SALT LAKE CITY — Democratic and Republican lawmakers joined together Wednesday to present a bill that would allow voters to rank their preferred candidates in certain elections.
Rep. Rebecca Chavez-Houck, D-Salt Lake City, asked Rep. Marc Roberts, R-Santaquin, to join her before the House Government Operations Committee to present HB349, a bill that would use ranked-choice voting in elections when there are more than two candidates on the ballot.
"I think my co-sponsor and I approached this from different perspectives, but we do believe in one thing and that is that voters should feel that their voices are heard," Chavez-Houck said.
She cited frustrations felt within both major parties as an opportunity to introduce ranked-choice voting.
HB349 would apply ranked voting broadly, from presidential races to municipal elections.
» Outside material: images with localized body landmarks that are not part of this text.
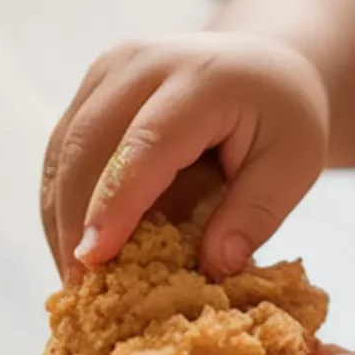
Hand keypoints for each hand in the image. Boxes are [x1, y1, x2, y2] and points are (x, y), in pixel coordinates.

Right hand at [40, 31, 328, 278]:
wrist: (261, 64)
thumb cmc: (281, 117)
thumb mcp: (294, 163)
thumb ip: (256, 213)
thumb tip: (215, 268)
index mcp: (201, 77)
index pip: (147, 144)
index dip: (115, 203)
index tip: (95, 259)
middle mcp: (143, 62)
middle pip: (88, 144)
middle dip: (75, 221)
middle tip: (80, 292)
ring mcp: (108, 71)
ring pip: (64, 150)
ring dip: (61, 219)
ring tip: (75, 282)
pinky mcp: (90, 88)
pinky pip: (62, 152)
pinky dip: (63, 205)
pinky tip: (75, 249)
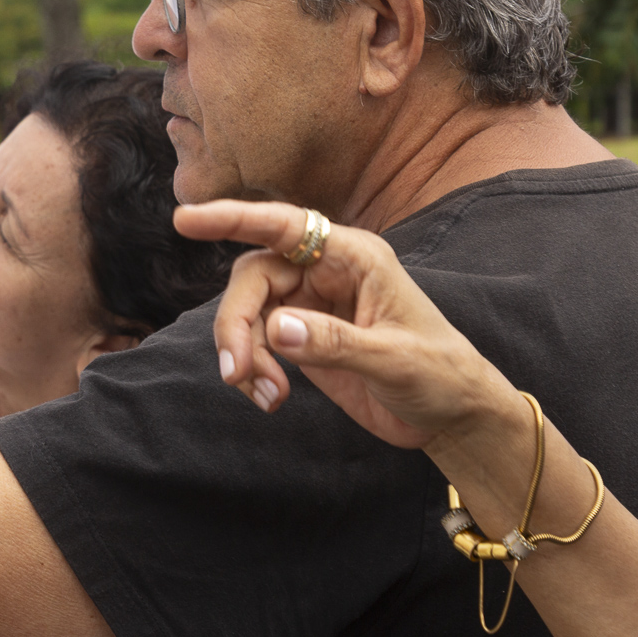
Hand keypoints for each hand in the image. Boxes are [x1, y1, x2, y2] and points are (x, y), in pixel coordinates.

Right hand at [178, 200, 510, 448]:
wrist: (453, 417)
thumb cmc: (440, 375)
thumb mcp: (394, 360)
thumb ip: (334, 342)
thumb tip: (274, 328)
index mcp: (355, 257)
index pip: (285, 226)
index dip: (232, 219)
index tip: (184, 220)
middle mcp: (327, 272)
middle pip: (253, 278)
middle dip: (235, 323)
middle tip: (236, 372)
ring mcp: (312, 304)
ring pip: (248, 312)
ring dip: (243, 353)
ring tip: (266, 395)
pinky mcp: (303, 338)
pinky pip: (257, 342)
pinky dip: (252, 371)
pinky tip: (271, 399)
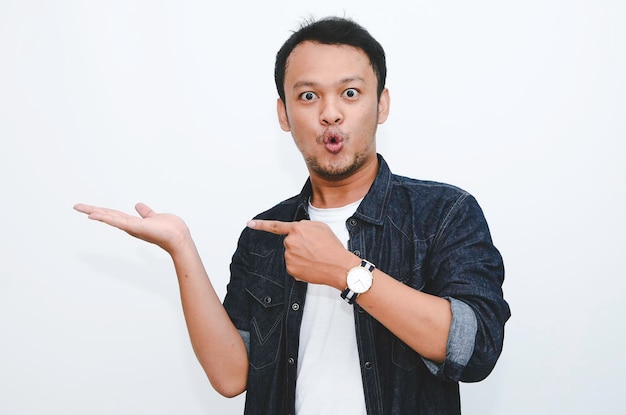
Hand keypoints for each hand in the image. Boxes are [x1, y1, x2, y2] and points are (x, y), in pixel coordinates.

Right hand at [74, 203, 191, 254]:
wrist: (179, 238)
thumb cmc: (170, 230)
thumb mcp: (154, 217)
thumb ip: (146, 212)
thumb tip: (138, 205)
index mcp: (133, 223)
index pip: (114, 215)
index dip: (101, 211)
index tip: (88, 209)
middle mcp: (130, 226)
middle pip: (108, 216)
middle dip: (92, 210)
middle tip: (76, 206)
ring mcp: (132, 227)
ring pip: (110, 218)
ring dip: (95, 212)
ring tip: (81, 208)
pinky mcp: (136, 227)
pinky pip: (118, 221)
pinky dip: (106, 218)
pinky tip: (94, 215)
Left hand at [247, 219, 356, 288]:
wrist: (339, 266)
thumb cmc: (332, 247)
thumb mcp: (321, 227)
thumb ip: (305, 226)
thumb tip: (297, 231)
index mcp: (297, 229)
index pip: (275, 226)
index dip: (261, 225)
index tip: (249, 223)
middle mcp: (290, 242)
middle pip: (290, 242)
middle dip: (300, 245)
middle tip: (315, 248)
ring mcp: (289, 256)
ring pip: (291, 254)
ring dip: (301, 256)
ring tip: (316, 257)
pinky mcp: (291, 269)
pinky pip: (293, 266)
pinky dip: (301, 266)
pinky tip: (312, 266)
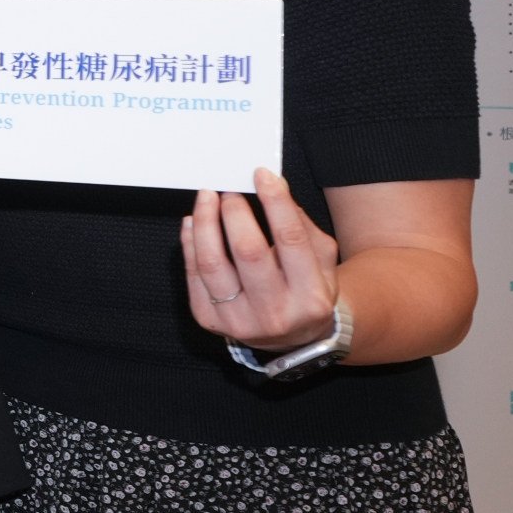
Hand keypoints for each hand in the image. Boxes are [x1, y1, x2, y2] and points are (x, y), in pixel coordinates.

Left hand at [182, 168, 340, 352]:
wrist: (293, 337)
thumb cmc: (307, 289)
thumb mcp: (321, 261)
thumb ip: (301, 225)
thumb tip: (273, 186)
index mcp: (310, 297)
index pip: (291, 240)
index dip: (275, 203)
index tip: (261, 176)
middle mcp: (275, 314)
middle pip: (248, 252)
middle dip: (235, 212)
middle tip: (229, 190)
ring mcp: (239, 321)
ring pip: (213, 264)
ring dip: (205, 222)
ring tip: (207, 197)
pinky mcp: (210, 321)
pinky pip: (194, 275)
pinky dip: (190, 243)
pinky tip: (192, 222)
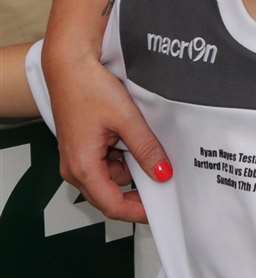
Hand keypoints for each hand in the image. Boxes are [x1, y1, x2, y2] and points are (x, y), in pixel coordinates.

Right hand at [42, 47, 170, 222]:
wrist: (69, 65)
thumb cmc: (90, 89)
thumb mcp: (126, 119)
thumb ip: (146, 148)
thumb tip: (163, 174)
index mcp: (83, 167)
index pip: (111, 204)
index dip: (137, 212)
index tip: (159, 211)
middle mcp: (75, 168)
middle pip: (109, 193)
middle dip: (136, 189)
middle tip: (164, 179)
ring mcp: (76, 157)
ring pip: (109, 175)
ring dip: (131, 168)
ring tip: (154, 152)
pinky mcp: (81, 146)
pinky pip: (104, 161)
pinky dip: (122, 155)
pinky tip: (136, 140)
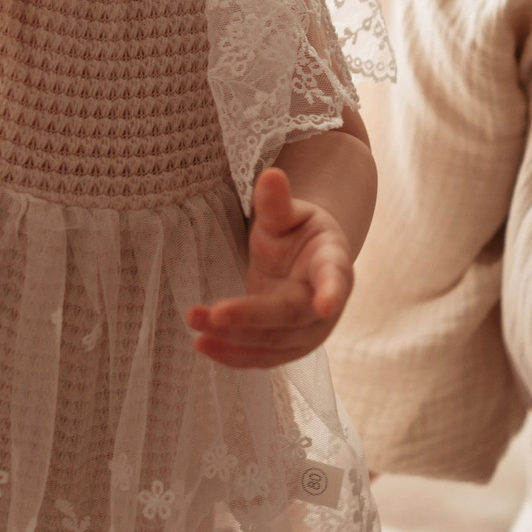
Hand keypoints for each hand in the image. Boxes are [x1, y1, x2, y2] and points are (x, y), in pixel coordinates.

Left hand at [186, 167, 353, 368]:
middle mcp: (326, 304)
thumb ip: (277, 201)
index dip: (332, 291)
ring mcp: (308, 331)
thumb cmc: (297, 232)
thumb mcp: (288, 213)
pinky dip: (233, 356)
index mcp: (333, 263)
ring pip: (273, 344)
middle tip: (215, 314)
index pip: (334, 277)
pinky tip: (204, 345)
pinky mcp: (286, 347)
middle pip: (290, 315)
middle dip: (251, 318)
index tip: (327, 304)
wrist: (302, 261)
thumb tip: (270, 174)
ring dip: (234, 342)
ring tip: (196, 332)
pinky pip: (261, 357)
"This is something that I have been passionate about for quite some time now," Roberts said.
He previously attempted to pass a similar bill after legislation was approved to allow voters to select alternate delegates if their first choices were not able to attend a party convention. It also enabled unaffiliated voters to take part in party primaries.
"In our current climate, we don't vote for people, especially in the last election," Roberts said. "You end up voting against somebody."
He cited Australia as an example of a country that has successfully implemented ranked voting.
"I think if we are going to be honest with ourselves, we should consider this at all forms of government," Roberts said.
Brendan Phillips, a self-described third-party voter, said his voting preferences have often drawn the accusation that he was spoiling the chances of more viable candidates.
"I don't see it that way, and I would like to be able to vote for the candidate of my conscience," Phillips said. "Ranked-choice voting allows me to do that and still have some say in the other candidates."
Nancy Lord, a former Republican national committeewoman representing Utah, said a ranked-voting system would resolve issues with a plurality vote.
"Runoffs are the past. Ranked-choice voting is the future," Lord said.
The ranked-choice voting method, she said, would also encourage friendlier campaigns.
Arie Van De Graaff, a legislative analyst for the Utah Association of Counties, said Utah's counties "have concern with this idea of ranked-choice voting."
"Administratively, this is something we cannot do right now. In order to do it, we would have to have all new equipment," he said.
Van De Graff was the only member of the public to oppose the measure, citing a $10 million cost in getting the voting machines to handle the specific election.
HB349 does not yet have any money appropriated to cover the cost of the machines.
Roberts said he had appealed to the lieutenant governor's office to replace the voting machines with technology that can support a ranked-choice vote.
The committee voted 8-1 to pass the measure to the House floor for further consideration.
Rep. Merrill Nelson, R-Grantsville, cast the dissenting vote.